BMC Res Notes; 10(1): 440, 2017 Sep 05.
Article in English | MEDLINE | ID: mdl-28870241

BACKGROUND:

Ethiopia is a developing country where intestinal helminthic infections are major public health problems. The burden of intestinal parasites, particularly the soil-transmitted helminths (STHs), is often very high in school children and pregnant women. Anemia, associated with STH, is a major factor in women's health, especially during pregnancy; it is an important contributor to maternal mortality. The aim of this study was to determine the prevalence of intestinal helminthic infection and anemia among pregnant women attending ANC in East Wollega Zone, Ethiopia.

METHODS:

A cross-sectional study was conducted in five health centers of East Wollega Zone of Oromia Region, Ethiopia between November 2015 and January 2016. The health centers were selected randomly and study participants were enrolled consecutively with proportions from all the health centers.
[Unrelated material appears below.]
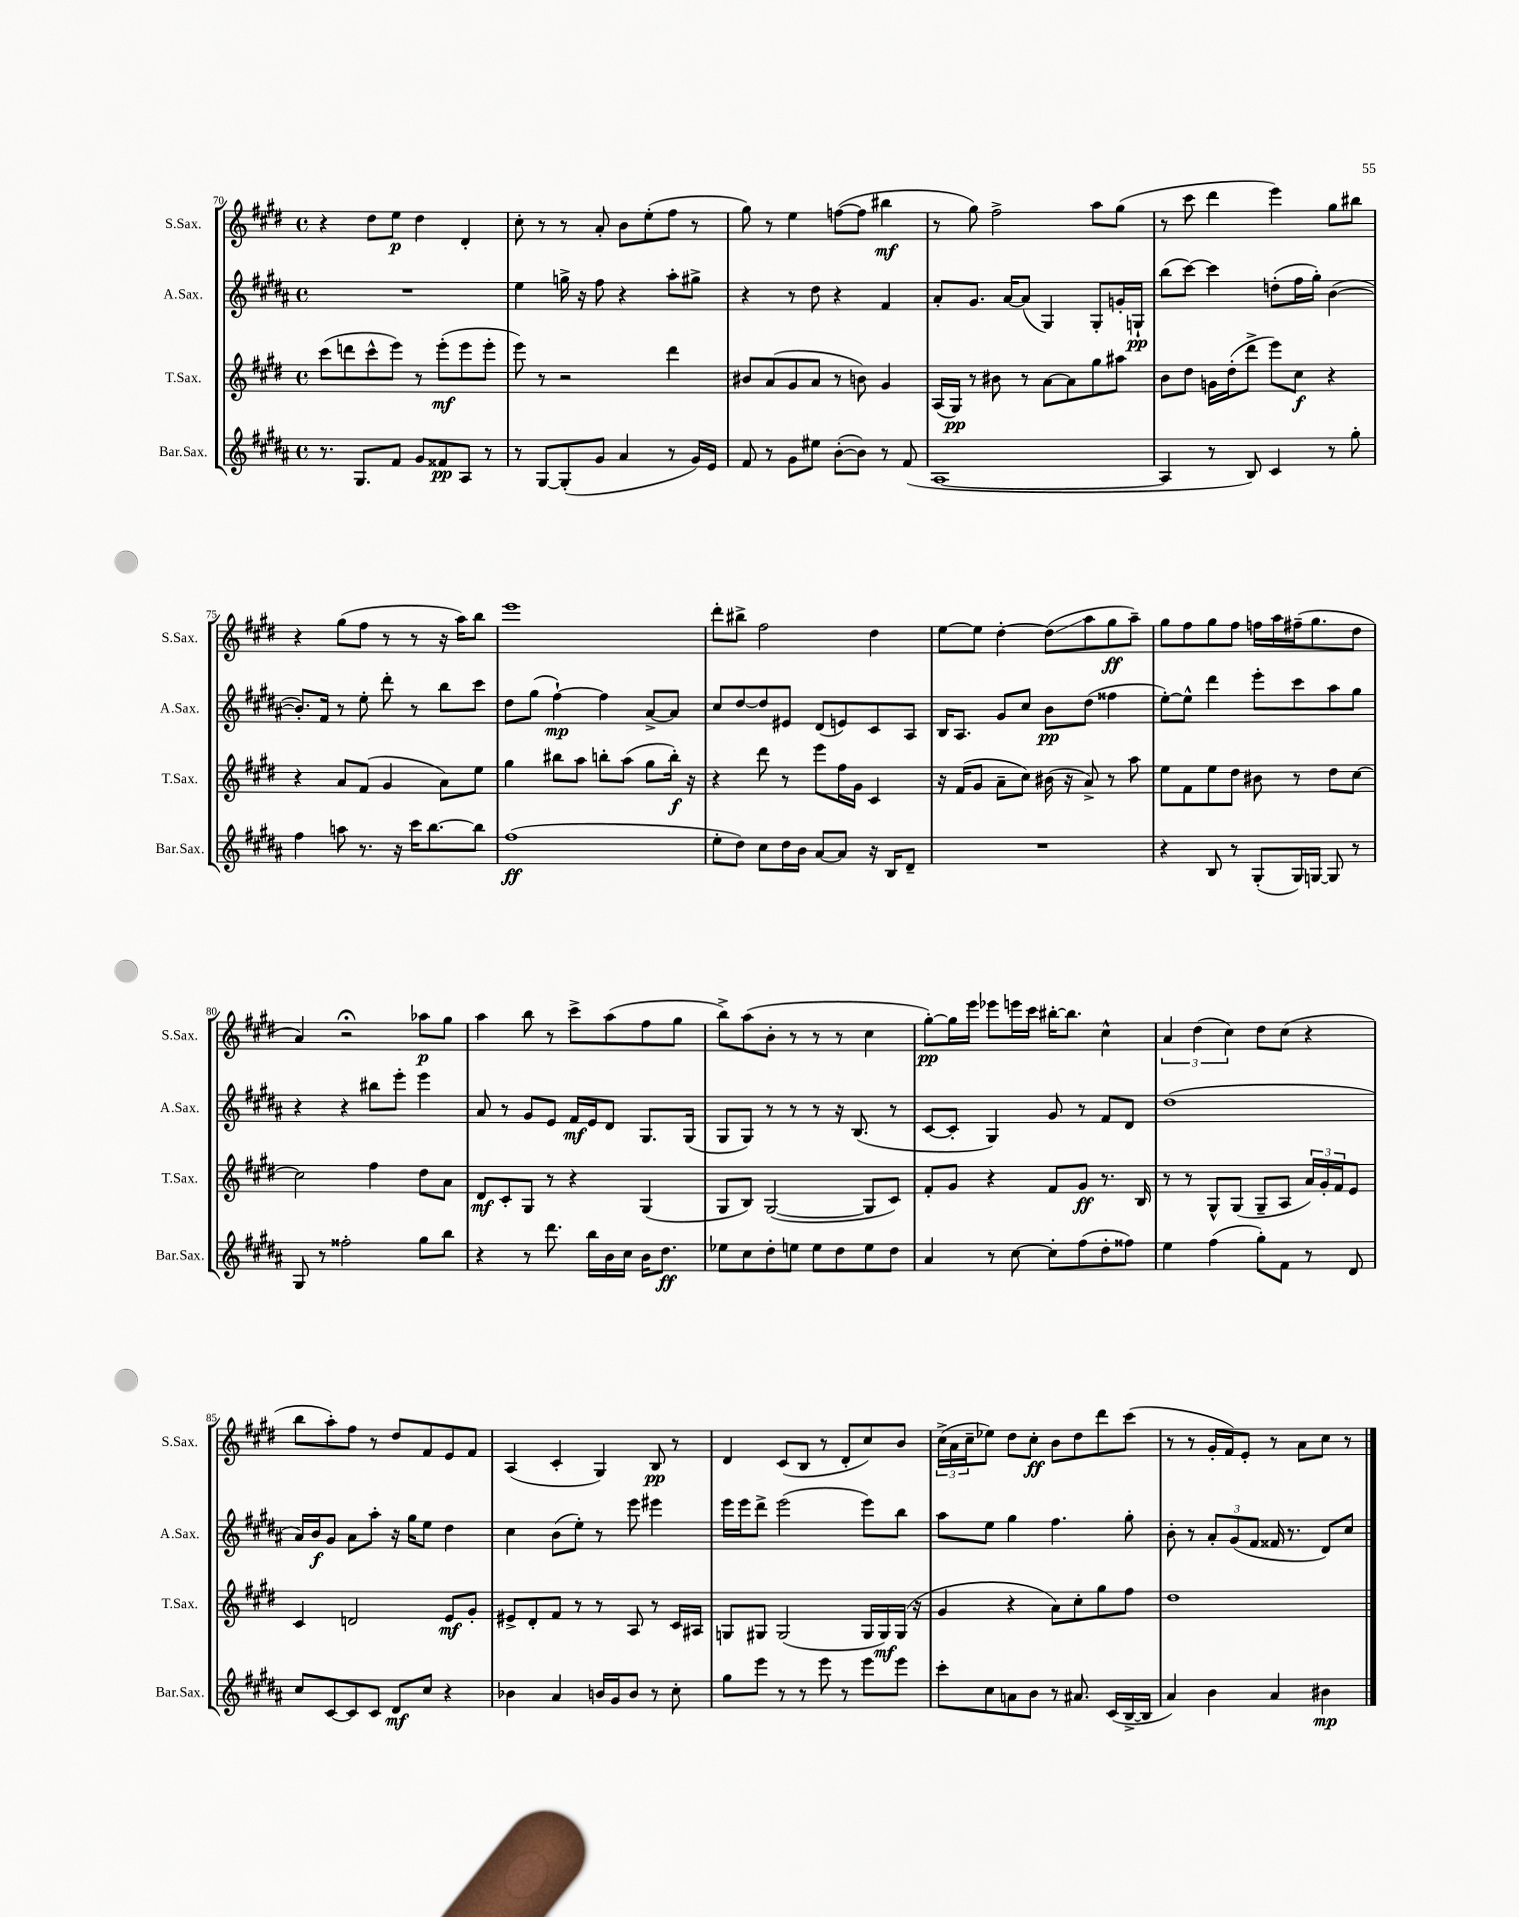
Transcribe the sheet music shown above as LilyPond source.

Stool and blood specimens were processed using standard operating procedures in accordance with structured questionnaires. Logistic regression models were applied to assess the association between predictors and outcome variables. P values less than 0.05 were taken as significant levels. Results were presented in tables and figures.

RESULTS:

A total of 372 pregnant women were enrolled in this study with a median age of 25 years (range 17-40 years). The total prevalence of intestinal helminths was 24.7% (92/372) with the predominance of Hookworm (15.1%) followed by Ascaris lumbricoides (6.5%). Illiteracy [AOR, 95% CI 2.21 (1.3, 4.8), P = 0.042], absence of latrine [AOR, 95% CI 4.62 (1.7, 8.3), P = 0.013] and regular consumption of raw and/or unwashed fruit [AOR, 95% CI 3.30 (1.2, 6.3), P = 0.011] were significant predictors of intestinal helminthic infection. The overall prevalence of anemia was 17.5% (65/372) where mild anemia accounts for 80% of the total anemia. Anemia was significantly associated with the first trimester of gestation [AOR, 95% CI 2.82 (1.3, 6.2), P = 0.009], previous malaria infection [AOR, 95% CI 2.32 (1.3, 5.3), P = 0.003], failing to take iron supplements regularly [AOR, 95% CI 1.82 (1.1, 4.8), P = 0.022] and infection with intestinal helminths specifically with Hookworm (P = 0.001) and Ascaris lumbricoides (P = 0.022).

CONCLUSION:

The prevalence of intestinal helminths and anemia was significantly high in this study. Different socio-demographic, lifestyle and obstetric factors were identified as significant contributors of intestinal helminthic infection and anemia among pregnant women. Therefore, public health measures and intensive antenatal care services are vital to promoting safe pregnancy.